> _TASK DESCRIPTION_
Only the count is needed. Count the lines below with the word "Monat" in them.

> _SUPPLIED DATA_
★ ★ ★
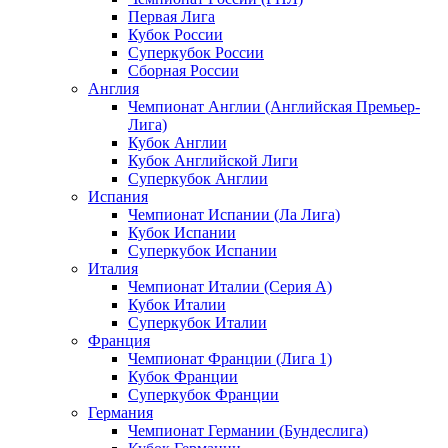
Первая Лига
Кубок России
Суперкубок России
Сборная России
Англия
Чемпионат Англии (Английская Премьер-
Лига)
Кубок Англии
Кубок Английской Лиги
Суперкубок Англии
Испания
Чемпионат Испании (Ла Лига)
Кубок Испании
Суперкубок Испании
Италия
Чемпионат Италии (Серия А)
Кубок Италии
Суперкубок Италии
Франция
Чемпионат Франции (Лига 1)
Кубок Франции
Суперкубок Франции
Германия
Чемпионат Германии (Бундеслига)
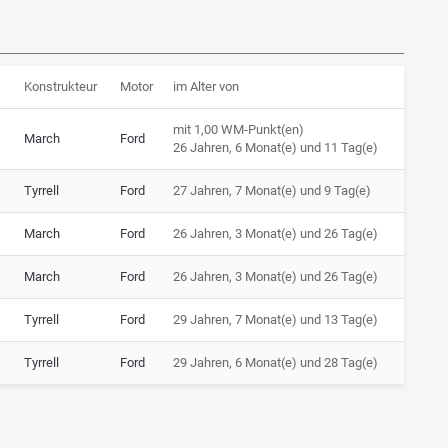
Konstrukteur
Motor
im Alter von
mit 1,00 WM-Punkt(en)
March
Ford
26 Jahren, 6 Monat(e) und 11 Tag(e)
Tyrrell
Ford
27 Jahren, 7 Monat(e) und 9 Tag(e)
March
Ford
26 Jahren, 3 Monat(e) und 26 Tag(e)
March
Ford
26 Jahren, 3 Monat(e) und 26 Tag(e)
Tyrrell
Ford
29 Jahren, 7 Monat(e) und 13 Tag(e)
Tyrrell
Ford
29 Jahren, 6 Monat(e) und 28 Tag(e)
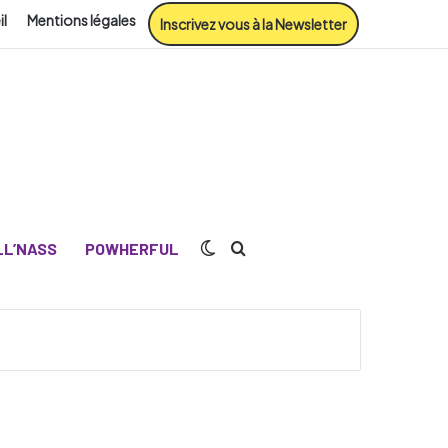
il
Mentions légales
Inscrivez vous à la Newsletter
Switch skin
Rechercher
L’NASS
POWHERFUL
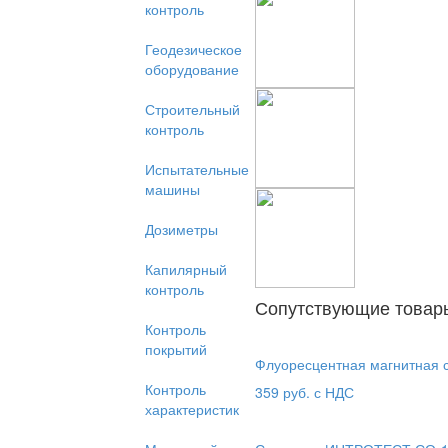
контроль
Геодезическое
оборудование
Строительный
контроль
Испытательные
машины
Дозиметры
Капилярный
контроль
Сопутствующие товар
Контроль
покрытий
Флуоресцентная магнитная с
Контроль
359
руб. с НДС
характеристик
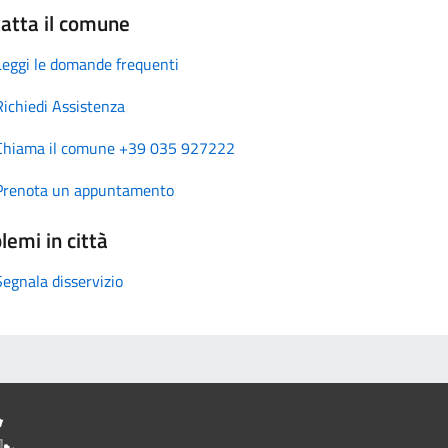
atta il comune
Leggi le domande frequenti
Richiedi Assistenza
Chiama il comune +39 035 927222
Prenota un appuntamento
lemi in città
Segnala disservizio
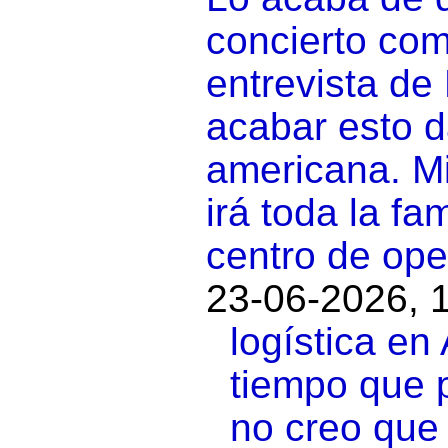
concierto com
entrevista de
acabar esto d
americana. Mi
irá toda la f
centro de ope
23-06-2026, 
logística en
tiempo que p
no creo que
★ ★ ★
> _WRITTEN RESPONSE_
6